▶ [BRIEF]
Lay out the entries below as one numbered list, one line per item, with blank lines dropped. Leave the pictures out.

▶ [SUPPLIED ENTRIES]
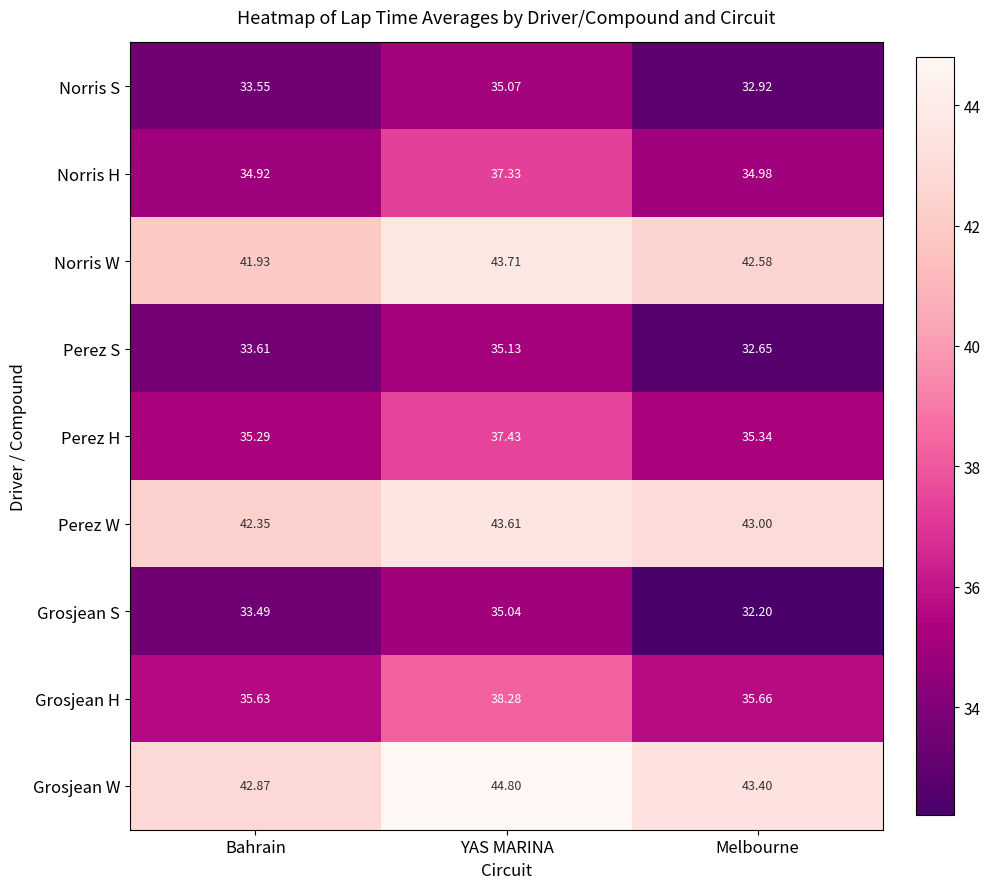

At which category is the sum across all series the highest?

YAS MARINA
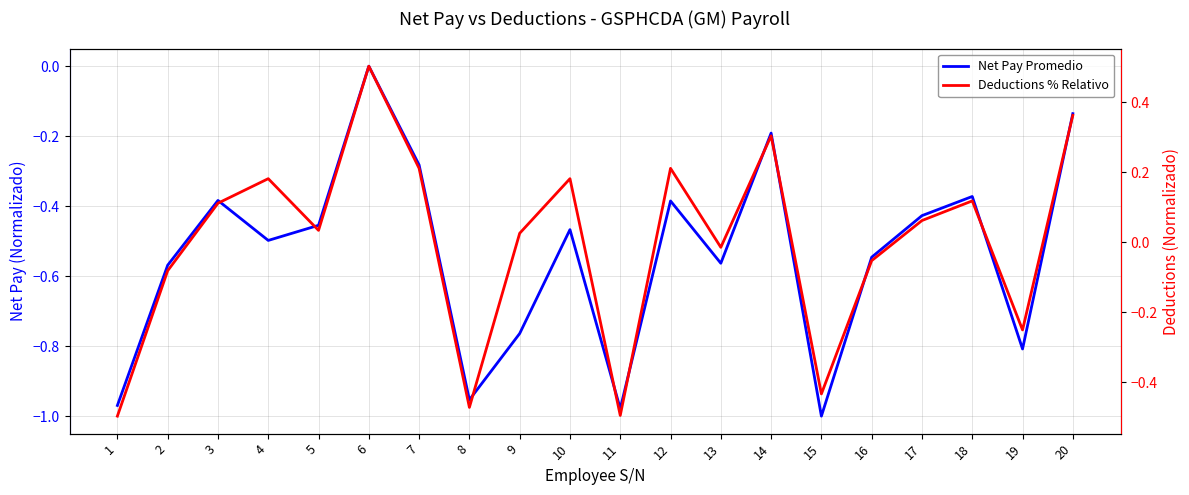

In Deductions % Relativo, how many points are higher than both neighbors (excluding endpoints)?

6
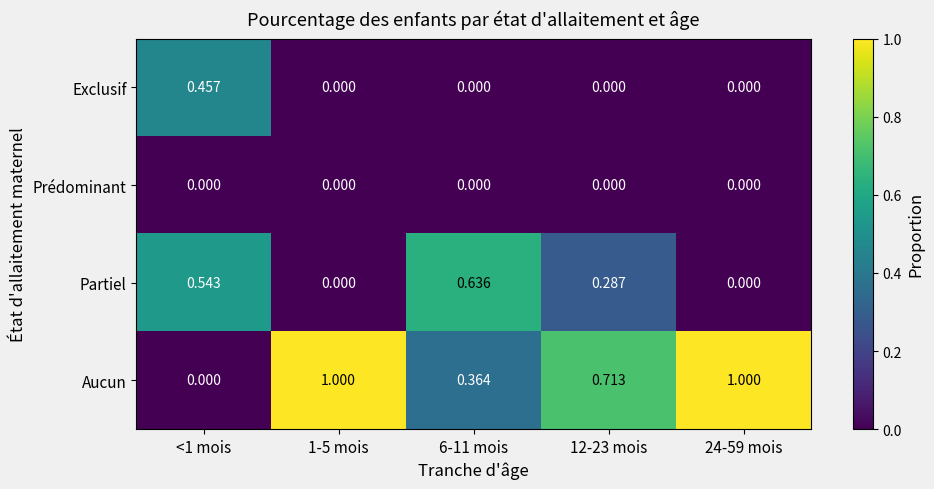

Is the value of Partiel at 1-5 mois greater than the value of Aucun at 6-11 mois?

No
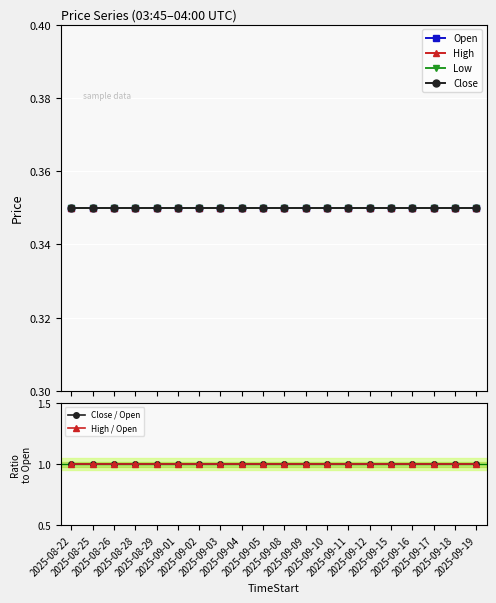

Reading left to right, list all the values displayed in this chart.

Open: 2025-08-22=0.3	2025-08-25=0.3	2025-08-26=0.3	2025-08-28=0.3	2025-08-29=0.3	2025-09-01=0.3	2025-09-02=0.3	2025-09-03=0.3	2025-09-04=0.3	2025-09-05=0.3	2025-09-08=0.3	2025-09-09=0.3	2025-09-10=0.3	2025-09-11=0.3	2025-09-12=0.3	2025-09-15=0.3	2025-09-16=0.3	2025-09-17=0.3	2025-09-18=0.3	2025-09-19=0.3
High: 2025-08-22=0.3	2025-08-25=0.3	2025-08-26=0.3	2025-08-28=0.3	2025-08-29=0.3	2025-09-01=0.3	2025-09-02=0.3	2025-09-03=0.3	2025-09-04=0.3	2025-09-05=0.3	2025-09-08=0.3	2025-09-09=0.3	2025-09-10=0.3	2025-09-11=0.3	2025-09-12=0.3	2025-09-15=0.3	2025-09-16=0.3	2025-09-17=0.3	2025-09-18=0.3	2025-09-19=0.3
Low: 2025-08-22=0.3	2025-08-25=0.3	2025-08-26=0.3	2025-08-28=0.3	2025-08-29=0.3	2025-09-01=0.3	2025-09-02=0.3	2025-09-03=0.3	2025-09-04=0.3	2025-09-05=0.3	2025-09-08=0.3	2025-09-09=0.3	2025-09-10=0.3	2025-09-11=0.3	2025-09-12=0.3	2025-09-15=0.3	2025-09-16=0.3	2025-09-17=0.3	2025-09-18=0.3	2025-09-19=0.3
Close: 2025-08-22=0.3	2025-08-25=0.3	2025-08-26=0.3	2025-08-28=0.3	2025-08-29=0.3	2025-09-01=0.3	2025-09-02=0.3	2025-09-03=0.3	2025-09-04=0.3	2025-09-05=0.3	2025-09-08=0.3	2025-09-09=0.3	2025-09-10=0.3	2025-09-11=0.3	2025-09-12=0.3	2025-09-15=0.3	2025-09-16=0.3	2025-09-17=0.3	2025-09-18=0.3	2025-09-19=0.3
Close / Open: 2025-08-22=1.0	2025-08-25=1.0	2025-08-26=1.0	2025-08-28=1.0	2025-08-29=1.0	2025-09-01=1.0	2025-09-02=1.0	2025-09-03=1.0	2025-09-04=1.0	2025-09-05=1.0	2025-09-08=1.0	2025-09-09=1.0	2025-09-10=1.0	2025-09-11=1.0	2025-09-12=1.0	2025-09-15=1.0	2025-09-16=1.0	2025-09-17=1.0	2025-09-18=1.0	2025-09-19=1.0
High / Open: 2025-08-22=1.0	2025-08-25=1.0	2025-08-26=1.0	2025-08-28=1.0	2025-08-29=1.0	2025-09-01=1.0	2025-09-02=1.0	2025-09-03=1.0	2025-09-04=1.0	2025-09-05=1.0	2025-09-08=1.0	2025-09-09=1.0	2025-09-10=1.0	2025-09-11=1.0	2025-09-12=1.0	2025-09-15=1.0	2025-09-16=1.0	2025-09-17=1.0	2025-09-18=1.0	2025-09-19=1.0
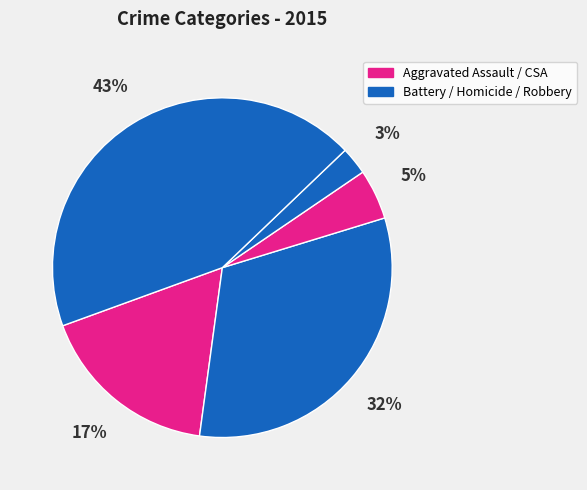

How many slices are in this pie chart?

5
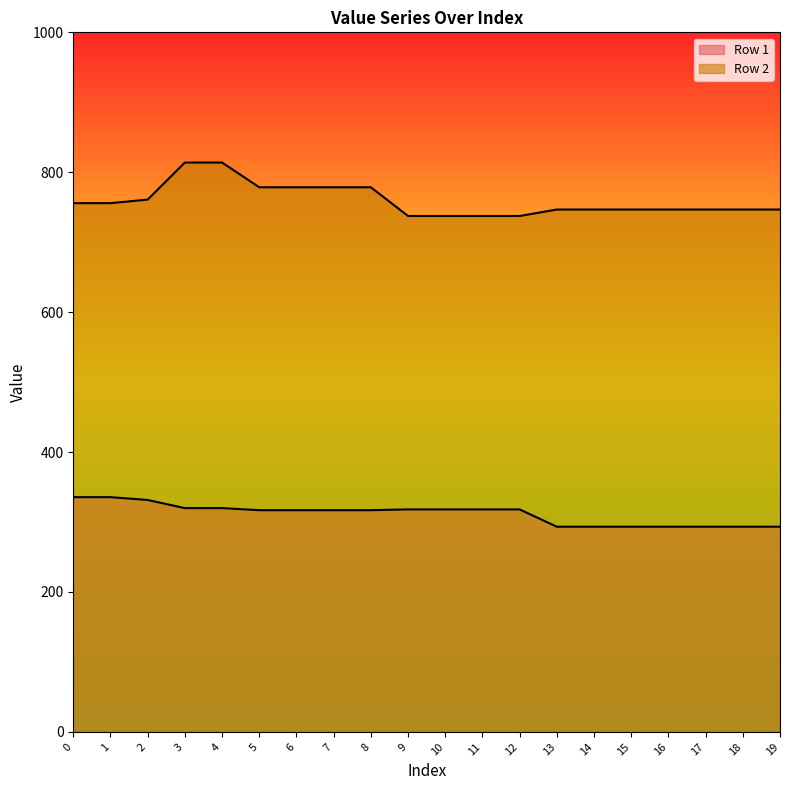

What is the difference between the highest and lowest values at 15?

453.4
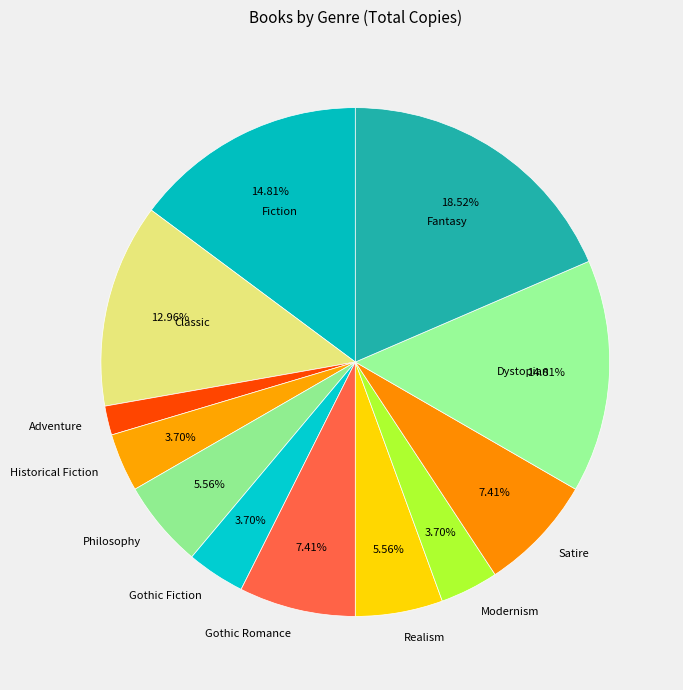

Rank the categories by value from highest to lowest.

Fantasy, Fiction, Dystopian, Classic, Gothic Romance, Satire, Philosophy, Realism, Historical Fiction, Gothic Fiction, Modernism, Adventure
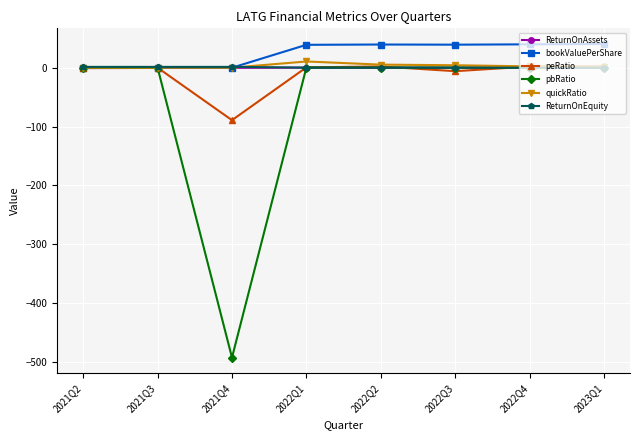

True or false: quickRatio has more than 0 interior local peaks.

True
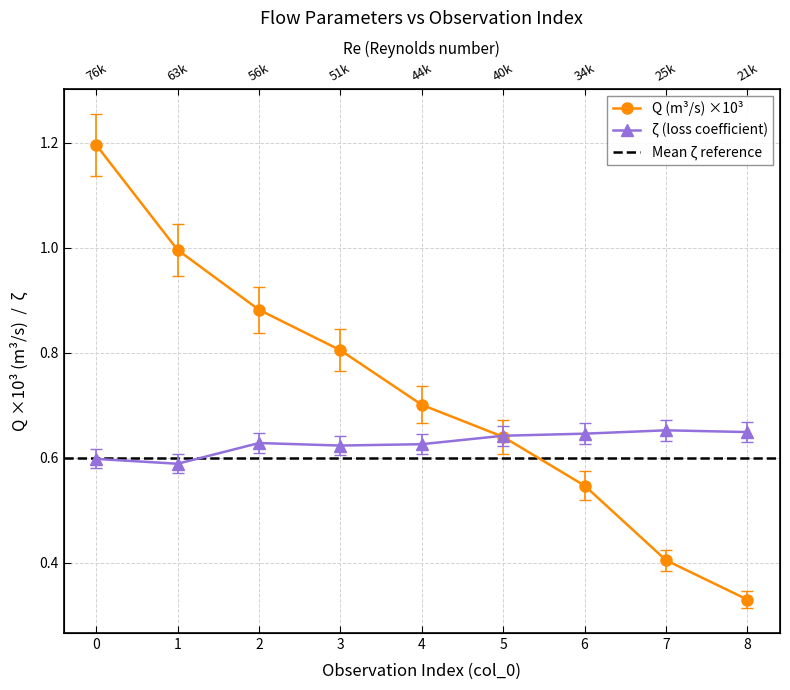

What is the maximum value shown in the chart?

1.2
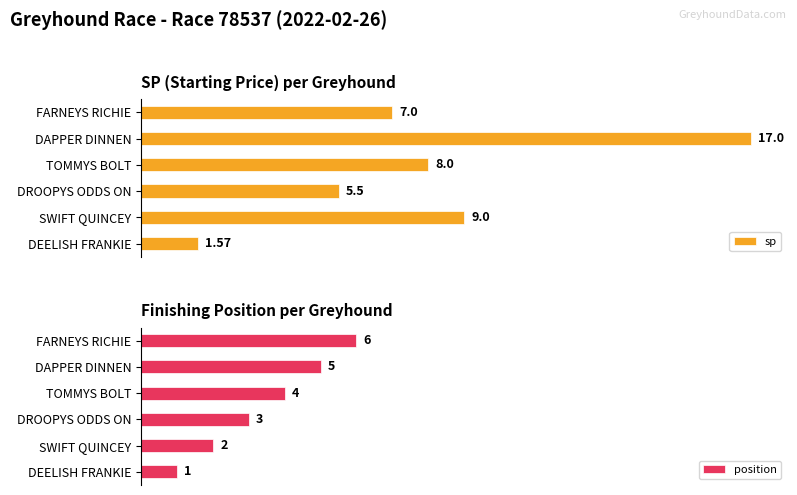

List the series in order of their overall mean, lowest first.

position, sp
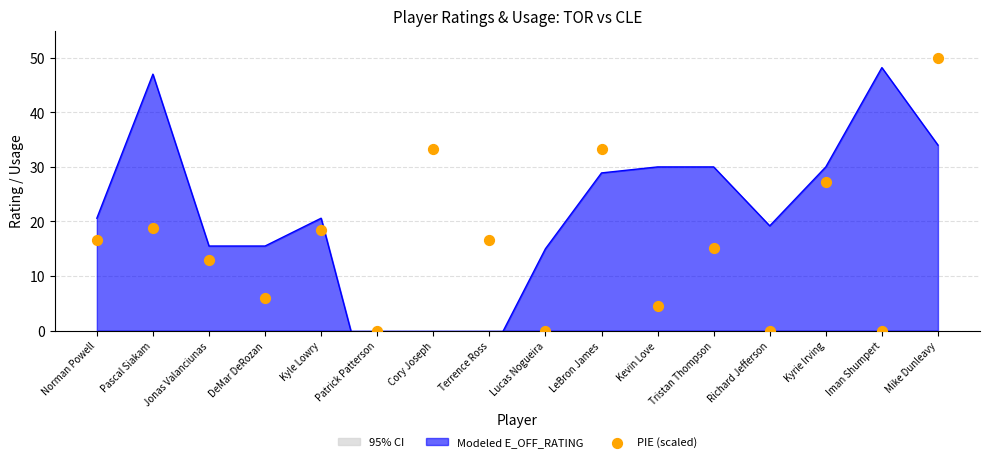

Which has a higher value, Kyrie Irving or Lucas Nogueira?

Kyrie Irving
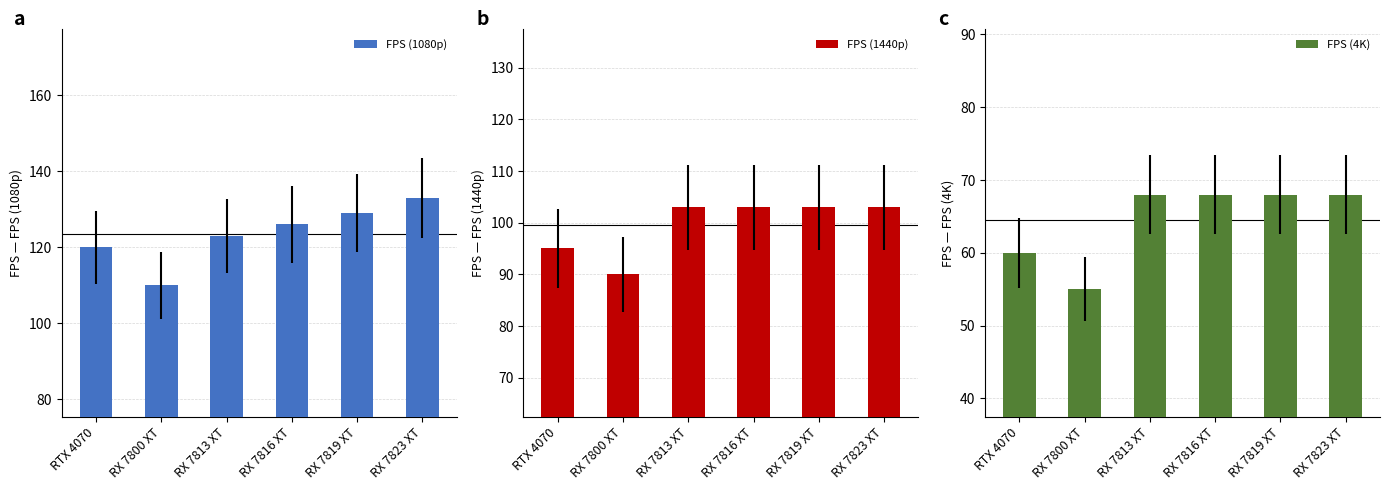

What is the difference between the maximum and minimum values in the FPS (1080p) series?

23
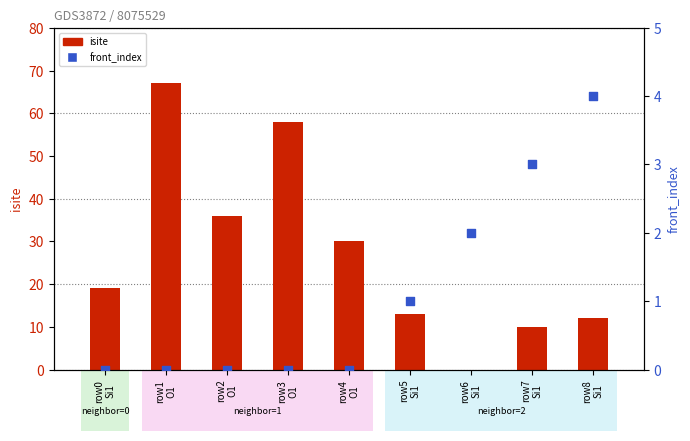

What is the total value across all series at row3
O1?

58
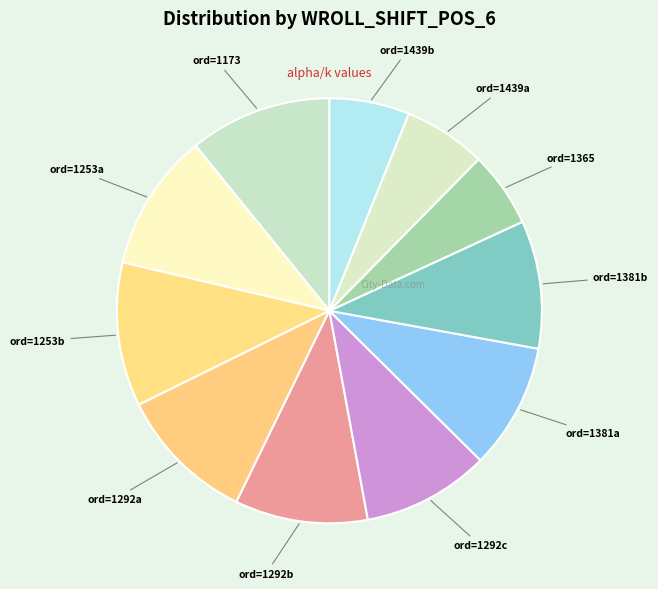

Combined, do ord=1381a and ord=1292c account for over 50%?

No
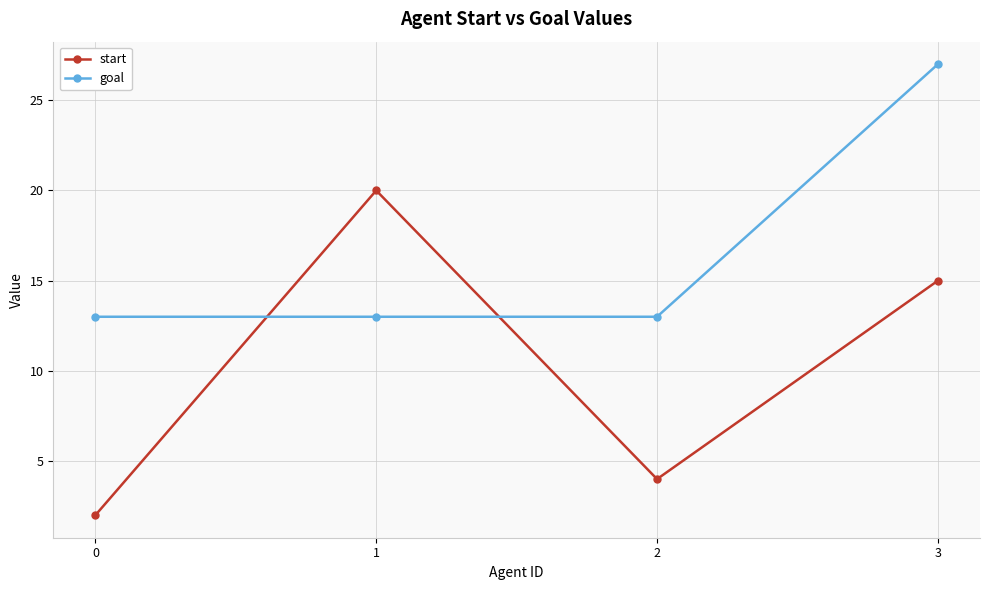

Which category has the highest value across all series?

3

▶ [RESPONSE AREA]
1. At which category is the sum across all series the highest?
2. YAS MARINA
3. In Deductions % Relativo, how many points are higher than both neighbors (excluding endpoints)?
4. 6
5. Is the value of Partiel at 1-5 mois greater than the value of Aucun at 6-11 mois?
6. No
7. Reading left to right, list all the values displayed in this chart.
8. Open: 2025-08-22=0.3	2025-08-25=0.3	2025-08-26=0.3	2025-08-28=0.3	2025-08-29=0.3	2025-09-01=0.3	2025-09-02=0.3	2025-09-03=0.3	2025-09-04=0.3	2025-09-05=0.3	2025-09-08=0.3	2025-09-09=0.3	2025-09-10=0.3	2025-09-11=0.3	2025-09-12=0.3	2025-09-15=0.3	2025-09-16=0.3	2025-09-17=0.3	2025-09-18=0.3	2025-09-19=0.3
9. High: 2025-08-22=0.3	2025-08-25=0.3	2025-08-26=0.3	2025-08-28=0.3	2025-08-29=0.3	2025-09-01=0.3	2025-09-02=0.3	2025-09-03=0.3	2025-09-04=0.3	2025-09-05=0.3	2025-09-08=0.3	2025-09-09=0.3	2025-09-10=0.3	2025-09-11=0.3	2025-09-12=0.3	2025-09-15=0.3	2025-09-16=0.3	2025-09-17=0.3	2025-09-18=0.3	2025-09-19=0.3
10. Low: 2025-08-22=0.3	2025-08-25=0.3	2025-08-26=0.3	2025-08-28=0.3	2025-08-29=0.3	2025-09-01=0.3	2025-09-02=0.3	2025-09-03=0.3	2025-09-04=0.3	2025-09-05=0.3	2025-09-08=0.3	2025-09-09=0.3	2025-09-10=0.3	2025-09-11=0.3	2025-09-12=0.3	2025-09-15=0.3	2025-09-16=0.3	2025-09-17=0.3	2025-09-18=0.3	2025-09-19=0.3
11. Close: 2025-08-22=0.3	2025-08-25=0.3	2025-08-26=0.3	2025-08-28=0.3	2025-08-29=0.3	2025-09-01=0.3	2025-09-02=0.3	2025-09-03=0.3	2025-09-04=0.3	2025-09-05=0.3	2025-09-08=0.3	2025-09-09=0.3	2025-09-10=0.3	2025-09-11=0.3	2025-09-12=0.3	2025-09-15=0.3	2025-09-16=0.3	2025-09-17=0.3	2025-09-18=0.3	2025-09-19=0.3
12. Close / Open: 2025-08-22=1.0	2025-08-25=1.0	2025-08-26=1.0	2025-08-28=1.0	2025-08-29=1.0	2025-09-01=1.0	2025-09-02=1.0	2025-09-03=1.0	2025-09-04=1.0	2025-09-05=1.0	2025-09-08=1.0	2025-09-09=1.0	2025-09-10=1.0	2025-09-11=1.0	2025-09-12=1.0	2025-09-15=1.0	2025-09-16=1.0	2025-09-17=1.0	2025-09-18=1.0	2025-09-19=1.0
13. High / Open: 2025-08-22=1.0	2025-08-25=1.0	2025-08-26=1.0	2025-08-28=1.0	2025-08-29=1.0	2025-09-01=1.0	2025-09-02=1.0	2025-09-03=1.0	2025-09-04=1.0	2025-09-05=1.0	2025-09-08=1.0	2025-09-09=1.0	2025-09-10=1.0	2025-09-11=1.0	2025-09-12=1.0	2025-09-15=1.0	2025-09-16=1.0	2025-09-17=1.0	2025-09-18=1.0	2025-09-19=1.0
14. How many slices are in this pie chart?
15. 5
16. What is the difference between the highest and lowest values at 15?
17. 453.4
18. Rank the categories by value from highest to lowest.
19. Fantasy, Fiction, Dystopian, Classic, Gothic Romance, Satire, Philosophy, Realism, Historical Fiction, Gothic Fiction, Modernism, Adventure
20. True or false: quickRatio has more than 0 interior local peaks.
21. True
22. What is the maximum value shown in the chart?
23. 1.2
24. List the series in order of their overall mean, lowest first.
25. position, sp
26. Which has a higher value, Kyrie Irving or Lucas Nogueira?
27. Kyrie Irving
28. What is the difference between the maximum and minimum values in the FPS (1080p) series?
29. 23
30. What is the total value across all series at row3
31. O1?
32. 58
33. Combined, do ord=1381a and ord=1292c account for over 50%?
34. No
35. Which category has the highest value across all series?
36. 3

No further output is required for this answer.